La guerra de los días azules

Los chinos se ponen a la par de los europeos en emisiones de CO2

Los ciudadanos cuestionan los niveles de contaminación que publica su gobierno

Una carretera de circunvalación de Pekín en un día típico de la capital china. / ZIGOR ALDAMA

En Shanghái el aire siempre es limpio. Casi cristalino. O eso es, por lo menos, lo que aseguran las autoridades a través de las pantallas informativas del metro. No importa que la realidad fuera del convoy se muestre en una oscura paleta de grises, que los rascacielos sean meras sombras en la densa capa de niebla, ni que parezca que la atmósfera se haya solidificado: en la pantalla nunca se muestra un índice peligroso de contaminación. La calidad del aire que respiran los 24 millones de habitantes de la capital económica de China siempre es, según las mediciones del gobierno, por lo menos "aceptable".

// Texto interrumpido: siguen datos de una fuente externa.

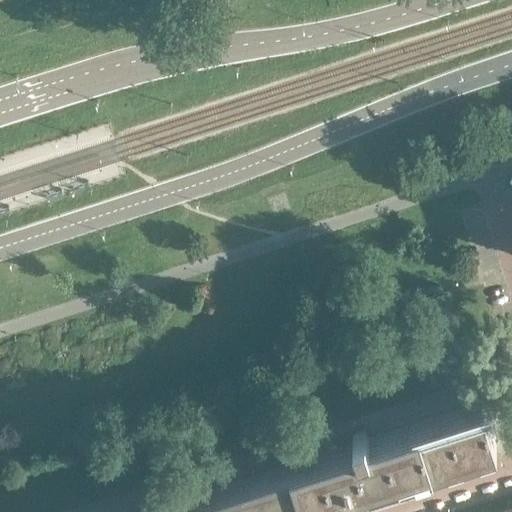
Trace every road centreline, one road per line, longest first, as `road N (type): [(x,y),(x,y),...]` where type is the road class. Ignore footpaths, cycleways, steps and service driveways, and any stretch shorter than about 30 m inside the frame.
road 1 (secondary): [(0,248),(511,65)]
road 2 (secondary): [(452,0),(329,33),(128,70),(0,109)]
road 3 (unclassified): [(392,511),(511,472)]
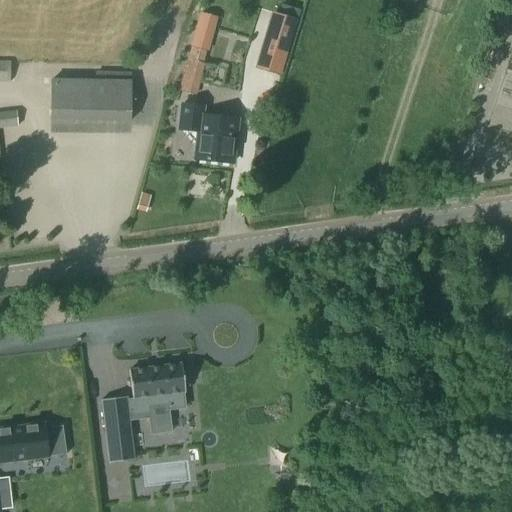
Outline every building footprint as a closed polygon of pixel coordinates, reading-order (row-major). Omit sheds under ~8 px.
[(202,6),(175,103),(192,107),(203,66),(204,66),(220,11),(202,6)] [(285,43),(265,38),(260,55),(280,61),(285,43)] [(0,63),(0,83),(9,84),(10,64),(0,63)] [(50,81),(49,123),(129,124),(130,83),(50,81)] [(232,165),(237,121),(201,117),(202,109),(181,107),(178,132),(198,134),(195,161),(232,165)] [(17,112),(0,113),(0,130),(18,128),(17,112)] [(126,398),(100,401),(108,464),(133,461),(127,416),(148,414),(147,407),(166,405),(167,411),(184,409),(182,394),(184,394),(183,388),(188,387),(186,370),(181,371),(180,365),(128,371),(132,403),(126,403),(126,398)] [(0,448),(43,442),(39,413),(20,416),(19,412),(0,414),(0,448)]
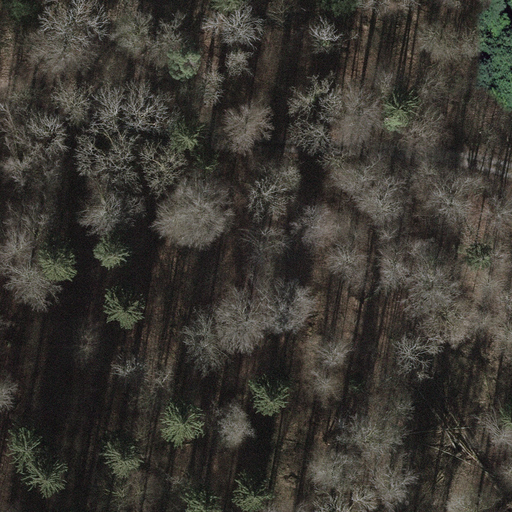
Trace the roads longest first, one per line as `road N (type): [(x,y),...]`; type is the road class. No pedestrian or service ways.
road 1 (track): [(0,109),(207,139),(341,147)]
road 2 (track): [(511,166),(460,151),(341,147)]
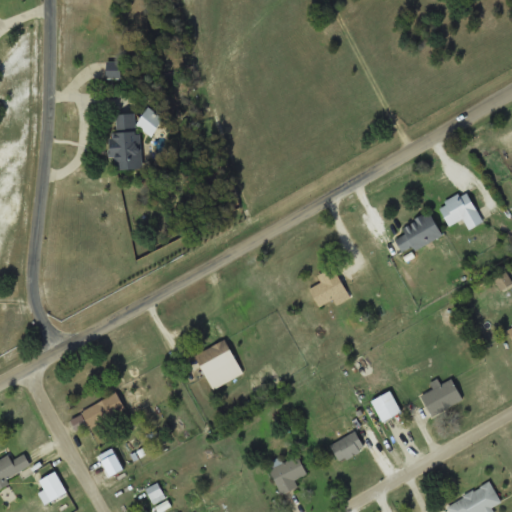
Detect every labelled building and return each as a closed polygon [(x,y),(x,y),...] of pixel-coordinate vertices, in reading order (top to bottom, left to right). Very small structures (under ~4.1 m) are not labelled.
[(121,76),(121,66),(104,66),(104,76),(121,76)] [(140,167),(137,111),(111,113),(114,169),(140,167)] [(463,218),(469,229),(483,221),(466,189),(438,205),(449,226),(463,218)] [(401,224),(406,233),(395,238),(402,254),(441,236),(430,211),(401,224)] [(349,299),(335,265),(317,273),(321,282),(309,288),(316,305),(334,298),(336,304),(349,299)] [(243,373),(225,338),(194,354),(213,389),(243,373)] [(421,394),(430,414),(462,400),(451,374),(431,383),(434,389),(421,394)] [(370,398),(381,422),(401,413),(391,389),(370,398)] [(88,427),(124,408),(116,391),(79,411),(88,427)] [(330,442),(338,461),(365,449),(357,431),(330,442)] [(5,477),(29,464),(23,452),(10,459),(7,453),(0,456),(0,483),(6,480),(5,477)] [(296,479),(307,474),(297,454),(269,467),(281,493),(299,485),(296,479)] [(66,493),(55,469),(38,477),(48,500),(66,493)] [(448,503),(452,511),(493,511),(491,507),(501,502),(491,481),(448,503)] [(154,501),(165,495),(158,482),(147,488),(154,501)]
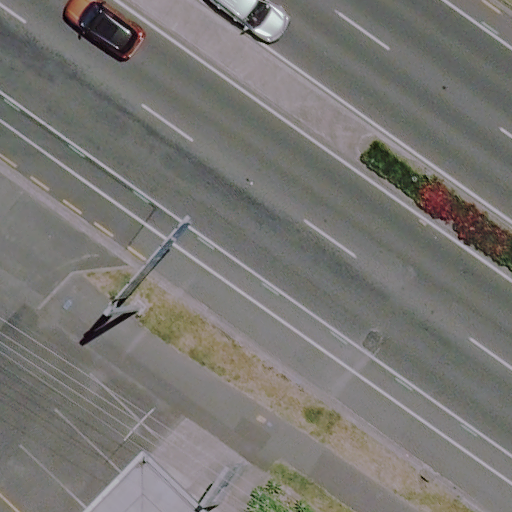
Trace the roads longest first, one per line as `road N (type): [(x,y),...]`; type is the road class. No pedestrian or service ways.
road 1 (secondary): [(511,376),(0,7)]
road 2 (secondary): [(329,0),(511,131)]
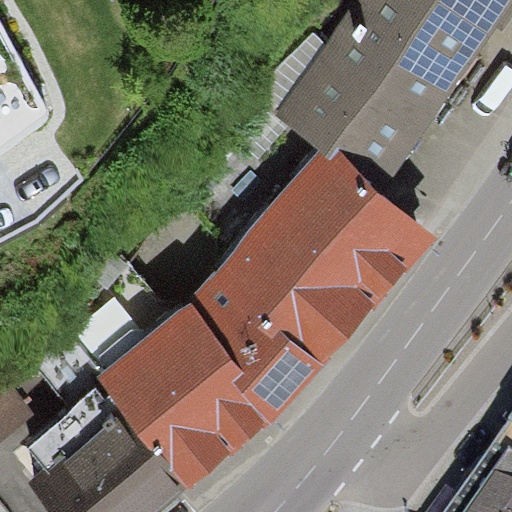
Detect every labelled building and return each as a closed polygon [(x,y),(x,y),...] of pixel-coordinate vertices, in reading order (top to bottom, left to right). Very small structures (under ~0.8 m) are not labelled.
[(324,128),(363,160),(475,0),(348,0),(285,93),(324,128)] [(285,93),(244,136),(282,178),(324,128),(285,93)] [(239,231),(282,178),(244,136),(232,124),(182,174),(239,231)] [(363,160),(324,128),(282,178),(239,231),(217,258),(315,337),(422,208),(363,160)] [(163,305),(113,252),(53,309),(102,362),(163,305)] [(315,337),(217,258),(163,305),(102,362),(194,455),(315,337)] [(0,356),(0,408),(25,389),(0,356)] [(102,362),(28,422),(32,465),(76,511),(131,511),(194,455),(102,362)] [(511,511),(511,420),(438,511),(511,511)]
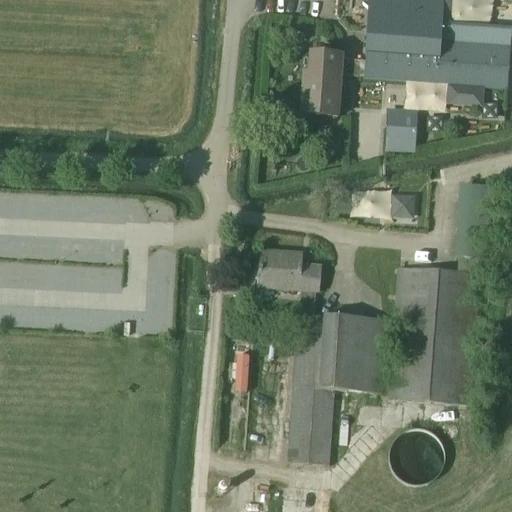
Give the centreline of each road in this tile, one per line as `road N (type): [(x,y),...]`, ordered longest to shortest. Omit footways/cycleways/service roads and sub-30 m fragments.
road 1 (unclassified): [(217,174),(196,511)]
road 2 (unclassified): [(0,158),(217,174)]
road 3 (unclassified): [(233,0),(217,174)]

Pero uno se puede llevar un gran disgusto si tiene el software adecuado para saltar la Gran Muralla de Internet y colarse en Twitter, donde el consulado general de Estados Unidos (@CGShanghaiAir) publica cada hora los resultados que recoge su propia estación meteorológica, situada en la delegación diplomática del centro de la ciudad. El sistema automatizado sólo muestra un nivel "bueno" de polución cuando el viento sopla fuerte o tras un gran diluvio. El resto del tiempo se mantiene en un irritante "nocivo para grupos de riesgo" o "nocivo" a secas. En Pekín (@BeijingAir), donde muchas veces el gobierno ha etiquetado como "días azules" algunos en los que es imposible ver a pocos palmos de distancia, la diferencia es todavía mayor.

En Pekín, el gobierno ha etiquetado como "días azules" algunos en los que es imposible ver a pocos palmos

El 7 de febrero, por ejemplo, pocos días después de que la capital china comenzase a incluir en sus datos las controvertidas partículas cuyo diámetro no supera las 2,5 micras -las más dañinas para la salud-, la Embajada de Estados Unidos publicó que su concentración había oscilado entre 252 y 302 microgramos por metro cúbico, mientras que, oficialmente, esa variable estuvo toda la jornada por debajo de los 100 microgramos.

Esta gran discrepancia, que tiene mucho que ver con los lugares escogidos por las autoridades chinas para establecer las estaciones de control, la mayoría en la periferia o en parques, ha provocado dos cosas: por un lado, que ciudadanos con la capacidad adquisitiva suficiente hayan adquirido sus propios aparatos de medición, cuyos resultados publican en Weibo, el Twitter chino; por el otro, que las autoridades chinas, temerosas de que su información pierda toda credibilidad, lancen un curioso órdago diplomático.

A primeros de junio, el viceministro de Medio Ambiente, Wu Xiaoqing, tachó de "ilegales" las mediciones realizadas por Embajadas y Consulados, y citó la Convención de Viena sobre Relaciones Diplomáticas, que obliga al personal diplomático a respetar la legislación local, para exigir a sus responsables que dejen de publicar las cifras de la controversia.

En la discrepancia influye el lugar escogido para las estaciones de control, en la periferia o en parques

Como Wu no ha tenido ningún éxito y Twitter sigue dejando en evidencia al Gobierno cada hora, cabe la posibilidad de que China decida aprobar cuanto antes la ley que regulará la monitorización de la contaminación, cuyo borrador presentó en 2009 para que el público diese su opinión. En el artículo 81 estipula que, “sin autorización previa, ninguna organización o individual podrá publicar datos sobre la calidad del aire”. Así, el Gobierno se haría con el monopolio del control de la contaminación. Pero cabe la posibilidad de que la bomba le estalle al Ejecutivo en la cara, y que la prohibición anime a más internautas a enzarzarse en "la guerra de los días azules".

Sin duda, este se ha convertido en un gran elemento de fricción entre una población cada vez más concienciada sobre los efectos nocivos de las emisiones de gases contaminantes y el Gobierno, que reitera la condición de "país en vías de desarrollo" de China para descartar la implementación de estándares propios de los países desarrollados. La industria todavía no está lo suficientemente avanzada en lo tecnológico como para implantar estándares de emisiones más estrictos, aseguran los líderes del Partido Comunista.

No obstante, un reciente estudio realizado por el Centro Conjunto de Investigación de la Comisión Europea, asegura que las emisiones per cápita de la población china crecieron en 2011 un 9%, hasta alcanzar 7,2 toneladas, una cantidad que equipara a los chinos con los europeos -de media, nosotros emitimos 7,5 toneladas por cabeza-. La cifra está todavía lejos de las 17,3 toneladas de CO2 que emiten los estadounidenses, los ciudadanos más contaminantes del planeta, pero en términos absolutos hace ya seis años que China superó a la potencia americana, y la brecha continúa ensanchándose.